Former Formula One Pilot Johnny Dumfries has died at the age of 62, after a short battle with cancer.
Best known for a hectic year as Ayrton Senna’s A Lotus teammate in 1986, Dumfries was a member of the Scottish aristocracy who, as Earl of Dumfries and later 7th Marquess of Bute, was the heir to a great fortune.
His wealth in 2019 was estimated to be over $ 200 million.
A descendant of the famous King of Scotland, Robert the Bruce, he refused to take advantage of his position in the upper class, preferring not to use his title and wanting to be recognized for his racing skills rather than his family background.
He worked as a van driver for Frank Williams to fund his first foray into Formula Ford, and first rose to prominence in Formula 3 in 1983, a season remembered for a titanic title battle between Senna and Martin Brundle, a fight finally resolved in favor of the Brazilian in the last race of the season.
Motorsport’s premier annual Autocourse noted in its 1983 Formula 3 review that Dumfries “has been shown to be much cooler than Senna” and “is a potential F3 champion for 1984.”
It was a prediction that turned out to be correct, with Dumfries winning 10 of 17 rounds in 1984 to easily win the title.
A test season for Ferrari followed in 1985, which Dumfries later recognized as a mistake, before finding himself installed as Senna’s teammate at Lotus in 1986, under somewhat controversial circumstances.
The team’s main sponsor, John Player cigarettes, wanted a British driver alongside Senna. The team was keen to recruit Derek Warwick, a driver highly regarded by the British media.
But Senna stepped in, insisting the team had to be built around him. He felt that a British driver would be too much of a distraction, in a British team, with a British sponsor. He wanted his Brazilian compatriot, Mauricio Gugelmin by his side.
He threatened at one point to leave for Brabham, a move which, in hindsight, would have been disastrous for his career.
Eventually a compromise was reached and Dumfries was signed, but the British media were openly campaigning for the nomination, and Dumfries opposed it from day one.
Hats off to Johnny Dumfries. A potential world champion he might not be, but the way he handled the media hostility surrounding his arrival at Lotus and the ever-present pressure within the squad have largely helped silence its critics, “Autocourse wrote in its 1986 review.
“Dumfries never complained and just carried on with his job and it was only cruel luck that stole points from him for the first time.
“He might have been out of his depth at times, but the Scotsman has earned the respect of the team (a notable feat that says a lot about the man) and he definitely deserved a second year to settle down and Learn from one’s mistakes.”
That second year never came, as the team faced off against Japanese rider Satoru Nakajima in a deal to use Honda engines. Dumfries retired from Formula 1 with a sixth place finish in Adelaide.
“Anyone who gets into professional sport engages in it because it starts with a passion,” Dumfries told the F1 Beyond the Grid podcast in 2020.
“It was a huge part of my life, I made mistakes, I would have preferred not to make them because my career could have been more successful.
“But it is, and I wouldn’t change a thing.”

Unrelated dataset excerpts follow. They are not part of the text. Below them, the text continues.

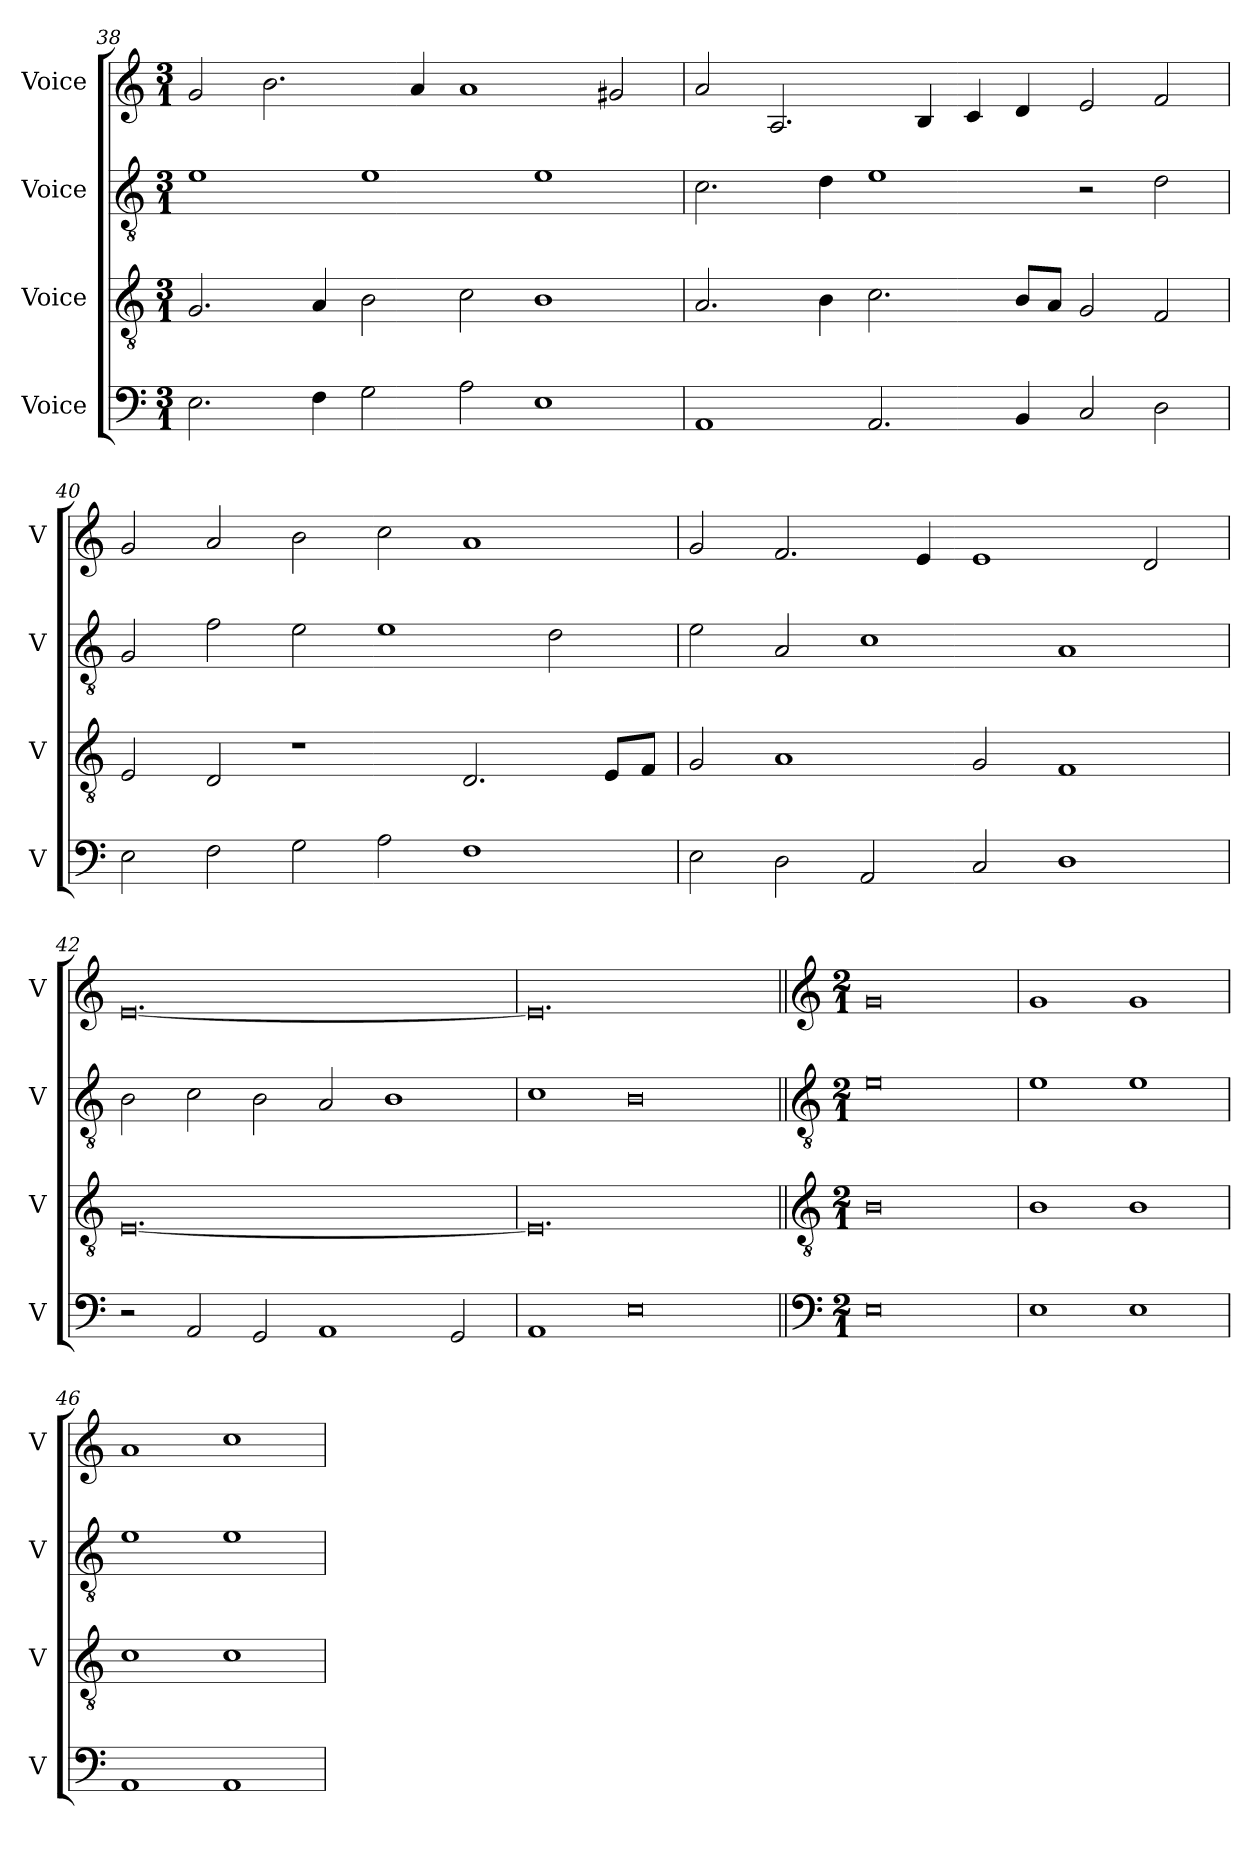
**kern	**kern	**kern	**kern
*part4	*part3	*part2	*part1
*staff4	*staff3	*staff2	*staff1
*I"Voice	*I"Voice	*I"Voice	*I"Voice
*I'V	*I'V	*I'V	*I'V
!!LO:LB:g=z
*clefF4	*clefGv2	*clefGv2	*clefG2
*k[]	*k[]	*k[]	*k[]
*M3/1	*M3/1	*M3/1	*M3/1
=38	=38	=38	=38
2.E\	2.G/	1e	2g/
.	.	.	2.b\
4F\	4A/	.	.
2G\	2B\	1e	.
.	.	.	4a/
2A\	2c\	.	1a
1E	1B	1e	.
.	.	.	2g#X/
=39	=39	=39	=39
1AA	2.A/	2.c\	2a/
.	.	.	2.A/
.	4B\	4d\	.
2.AA/	2.c\	1e	.
.	.	.	4B/
.	.	.	4c/
4BB/	8B/L	.	4d/
.	8A/J	.	.
2C/	2G/	2r	2e/
2D\	2F/	2d\	2f/
!!LO:LB:g=z
=40	=40	=40	=40
2E\	2E/	2G/	2g/
2F\	2D/	2f\	2a/
2G\	1r	2e\	2b\
2A\	.	1e	2cc\
1F	2.D/	.	1a
.	.	2d\	.
.	8E/L	.	.
.	8F/J	.	.
=41	=41	=41	=41
2E\	2G/	2e\	2g/
2D\	1A	2A/	2.f/
2AA/	.	1c	.
.	.	.	4e/
2C/	2G/	.	1e
1D	1F	1A	.
.	.	.	2d/
!!LO:PB:g=z
=42	=42	=42	=42
2r	[0.E	2B\	[0.e
2AA/	.	2c\	.
2GG/	.	2B\	.
1AA	.	2A/	.
.	.	1B	.
2GG/	.	.	.
=43	=43	=43	=43
1AA	0.E]	1c	0.e]
0E	.	0B	.
=44||	=44||	=44||	=44||
*clefF4	*clefGv2	*clefGv2	*clefG2
*M2/1	*M2/1	*M2/1	*M2/1
0E	0B	0e	0g
=45	=45	=45	=45
1E	1B	1e	1g
1E	1B	1e	1g
!!LO:LB:g=z
=46	=46	=46	=46
1AA	1c	1e	1a
1AA	1c	1e	1cc
=	=	=	=
*-	*-	*-	*-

Dumfries admitted that being Senna’s teammate was no easy task, even though by the time of Senna’s death in 1994, Dumfries was just one of many teammates who had been left behind in the wake of the Brazilian.

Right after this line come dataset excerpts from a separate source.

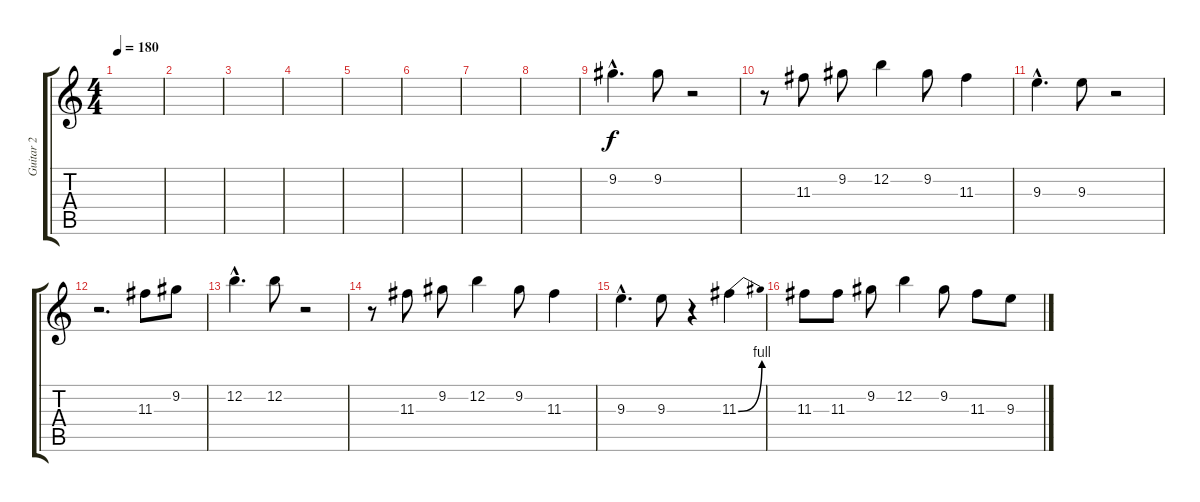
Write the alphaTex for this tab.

\track ("Guitar 2" "Guitar 2") {instrument electricguitarjazz}
\staff {score tabs}
\tuning (E4 B3 G3 D3 A2 E2) {hide}
\ts (4 4)
\tempo 180
\clef g2
\ks c
|
|
|
|
|
|
|
|
9.2{hac}.4{d} 9.2.8 r.2 |
r.8 11.3.8 9.2.8 12.2.4 9.2.8 11.3.4 |
9.3{hac}.4{d} 9.3.8 r.2 |
r.2{d} 11.3.8 9.2.8 |
12.2{hac}.4{d} 12.2.8 r.2 |
r.8 11.3.8 9.2.8 12.2.4 9.2.8 11.3.4 |
9.3{hac}.4{d} 9.3.8 r.4 11.3{be (bend 0 0 60 4)}.4 |
11.3.8 11.3.8 9.2.8 12.2.4 9.2.8 11.3.8 9.3.8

“It was a compromising situation at Lotus, and I would have done better to start my career with another team,” he explained.
“Senna had the whole team around him, it was not easy to drive alongside Senna.
“But I had my chance, it didn’t really work out for me.
“To be completely honest with you, come back to it, look at the circumstances, and look at my experience back then, they would have done better to give Warwick that impetus.”
His dream of racing didn’t come true after Formula One, and in 1988 he teamed up with Jan Lammers and Andy Wallace to win the 24 Hours of Le Mans, driving a Jaguar for Tom Walkinshaw.
Married twice, he had four children, three daughters and a son, who now inherits the title of 8th Marquis of Bute.
His family confirmed his death in a brief statement.
“The indomitable spirit and energy that Johnny brought to his life will be sorely missed, along with the immense warmth and love with which he embraced his family.”